[PROBLEM DESCRIPTION]: Your answer must be the full listing below, restated word for word, with no pictures in it.

[THE INPUT]:
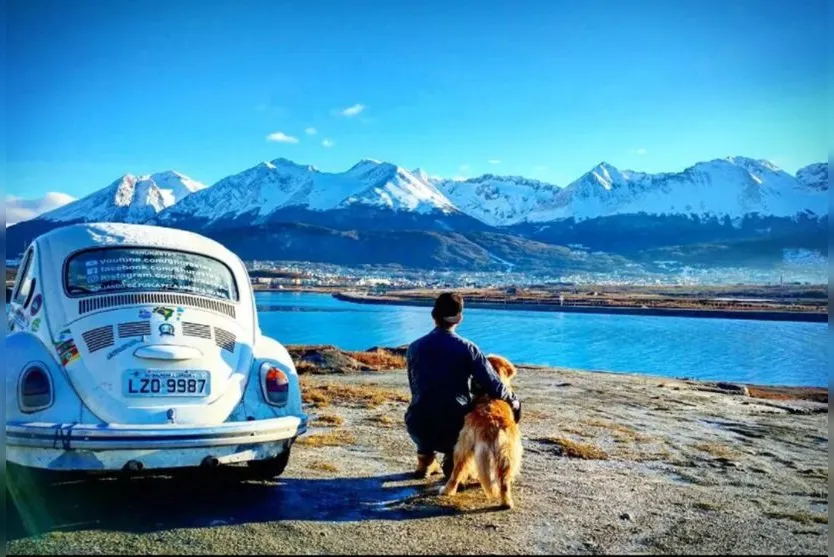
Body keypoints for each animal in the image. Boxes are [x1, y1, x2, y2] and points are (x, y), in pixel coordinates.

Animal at [436, 356, 520, 508]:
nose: (472, 382)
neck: (489, 394)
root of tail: (491, 421)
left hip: (467, 446)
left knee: (457, 471)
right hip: (502, 451)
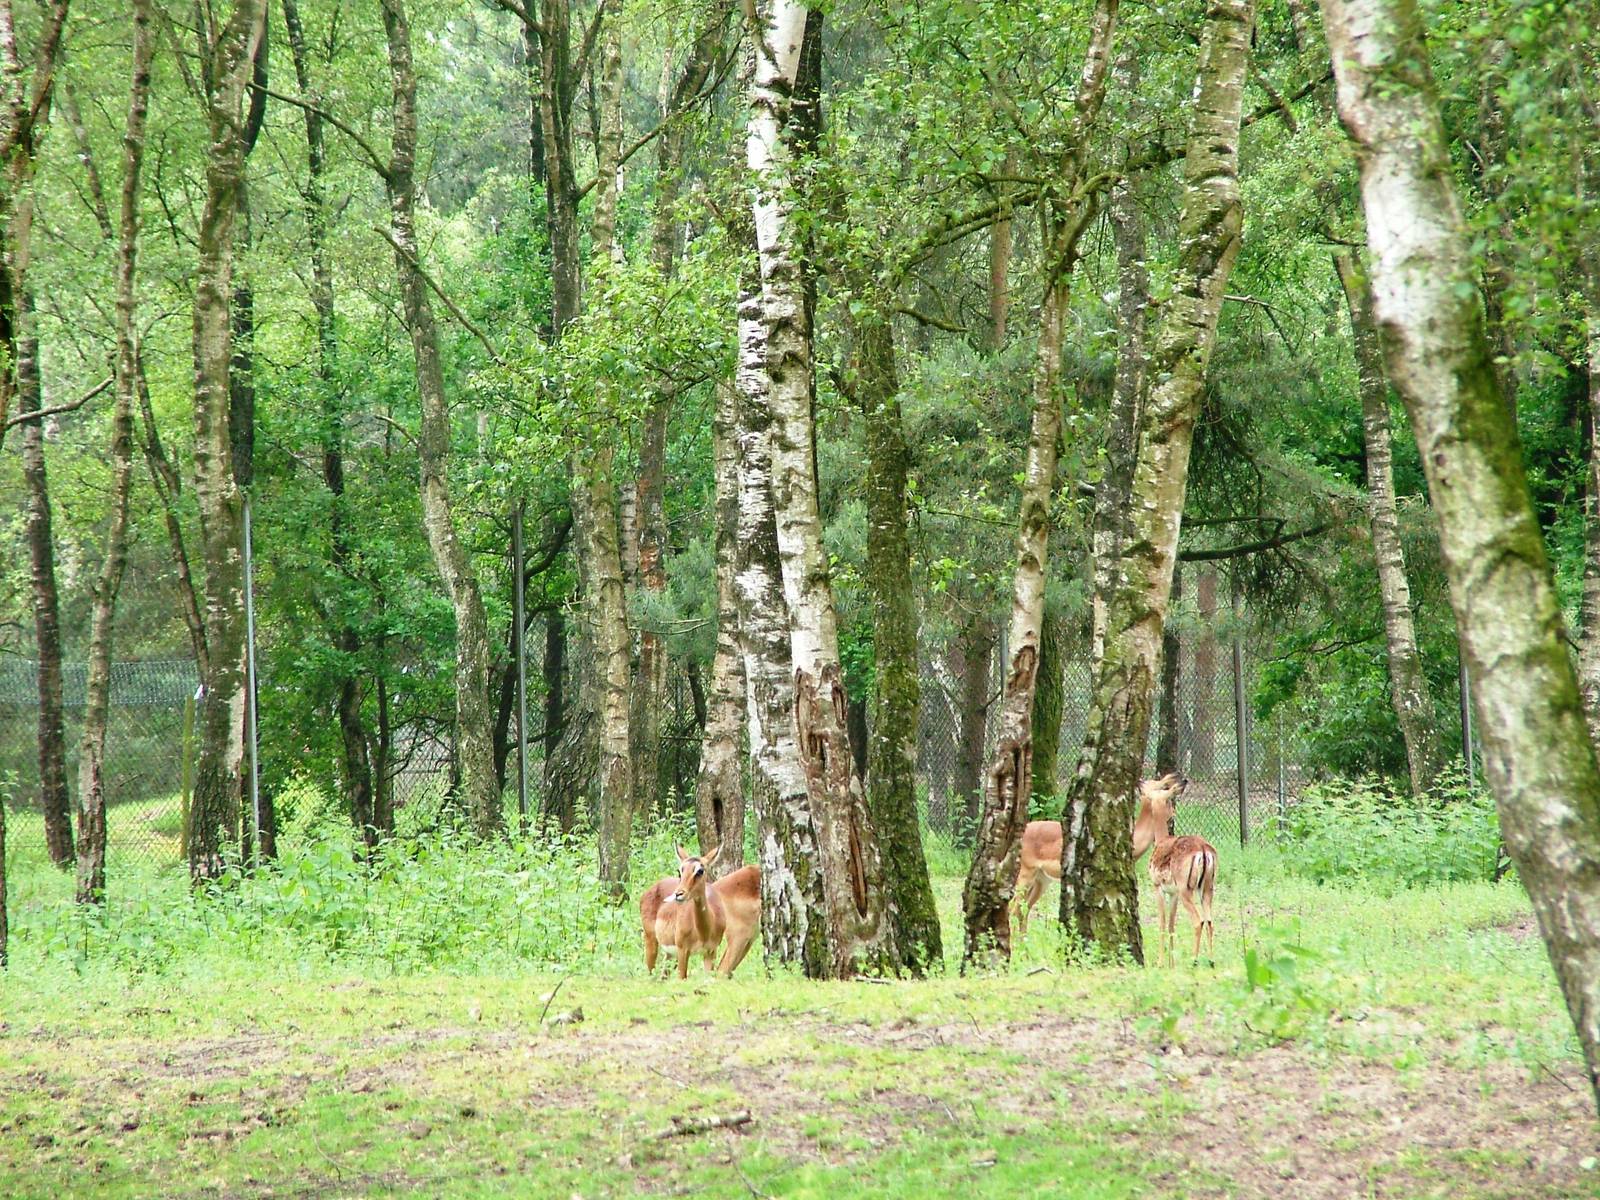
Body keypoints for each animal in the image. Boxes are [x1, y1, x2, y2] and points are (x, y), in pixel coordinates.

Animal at [638, 846, 761, 979]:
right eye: (680, 870)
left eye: (700, 871)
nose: (678, 894)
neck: (702, 933)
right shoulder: (683, 950)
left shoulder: (710, 952)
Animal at [1133, 773, 1217, 965]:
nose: (1140, 781)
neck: (1161, 840)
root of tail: (1203, 850)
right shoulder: (1173, 893)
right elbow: (1172, 924)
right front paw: (1171, 963)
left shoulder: (1158, 886)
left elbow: (1162, 922)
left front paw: (1160, 962)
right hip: (1206, 888)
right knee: (1209, 921)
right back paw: (1210, 961)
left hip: (1187, 889)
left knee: (1198, 921)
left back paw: (1194, 960)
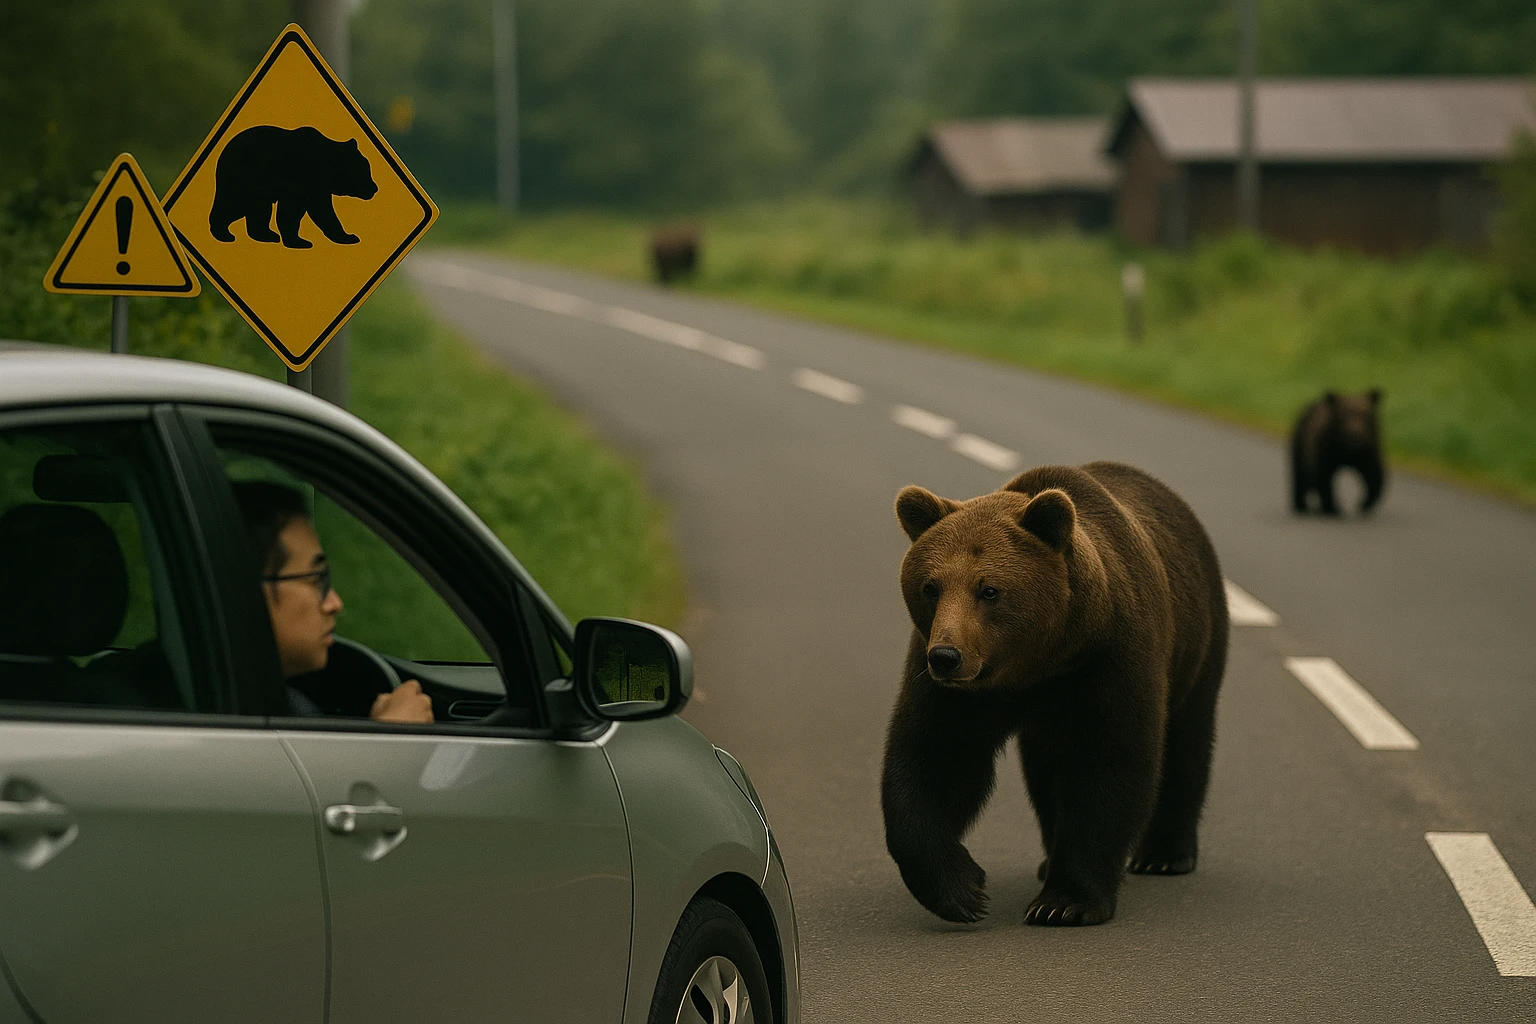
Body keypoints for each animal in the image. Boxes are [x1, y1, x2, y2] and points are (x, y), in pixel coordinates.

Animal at [209, 125, 379, 250]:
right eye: (365, 170)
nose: (374, 188)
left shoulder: (317, 188)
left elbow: (321, 211)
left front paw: (347, 236)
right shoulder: (299, 182)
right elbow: (295, 212)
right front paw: (300, 241)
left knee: (259, 210)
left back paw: (267, 235)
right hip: (244, 179)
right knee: (233, 204)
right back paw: (224, 234)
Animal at [881, 461, 1228, 927]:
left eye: (989, 589)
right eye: (930, 587)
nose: (946, 657)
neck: (1038, 663)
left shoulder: (1109, 661)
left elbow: (1111, 765)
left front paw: (1064, 902)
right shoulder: (959, 691)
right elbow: (935, 760)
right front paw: (962, 890)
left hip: (1197, 640)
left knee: (1187, 738)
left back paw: (1164, 854)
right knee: (1046, 772)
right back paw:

[ANSWER FOR THIS EXERCISE]:
Body keypoints for each animal in the image. Boxes are [x1, y1, x2, y2] and points are (x, y), in pixel coordinates.

Animal at [436, 356, 520, 508]:
nose: (472, 382)
neck: (489, 394)
root of tail: (491, 421)
left hip: (467, 446)
left knee: (457, 471)
right hip: (502, 451)
Body keypoints for each animal in the image. Boxes are [x1, y1, x2, y2] and points are (x, y), in pixel coordinates.

Animal at [638, 846, 761, 979]:
right eye: (680, 870)
left eye: (700, 871)
nose: (678, 894)
neck: (702, 933)
right shoulder: (683, 950)
left shoulder: (710, 952)
Animal at [1133, 773, 1217, 965]:
nose: (1140, 781)
neck: (1161, 840)
root of tail: (1203, 850)
right shoulder: (1173, 893)
right elbow: (1172, 924)
right front paw: (1171, 963)
left shoulder: (1158, 886)
left elbow: (1162, 922)
left front paw: (1160, 962)
right hip: (1206, 888)
right knee: (1209, 921)
right back paw: (1210, 961)
left hip: (1187, 889)
left knee: (1198, 921)
left back paw: (1194, 960)
Body keypoints for each animal in the image. Boxes are [x1, y1, x2, y2] and points are (x, y), in pixel coordinates.

Animal at [209, 125, 379, 250]:
right eye: (365, 170)
nose: (374, 188)
left shoulder: (317, 188)
left elbow: (321, 211)
left front paw: (347, 236)
right shoulder: (299, 182)
right elbow: (295, 212)
right front paw: (300, 241)
left knee: (259, 210)
left back paw: (267, 235)
right hip: (244, 179)
right knee: (233, 204)
right back paw: (224, 234)
Animal at [881, 461, 1228, 927]:
left eye: (989, 589)
right eye: (930, 587)
nose: (946, 657)
neck: (1038, 663)
left shoulder: (1109, 661)
left elbow: (1111, 765)
left front paw: (1064, 902)
right shoulder: (959, 691)
right elbow: (935, 760)
right front paw: (962, 890)
left hip: (1197, 640)
left knee: (1187, 738)
left back paw: (1164, 854)
right knee: (1046, 772)
right back paw:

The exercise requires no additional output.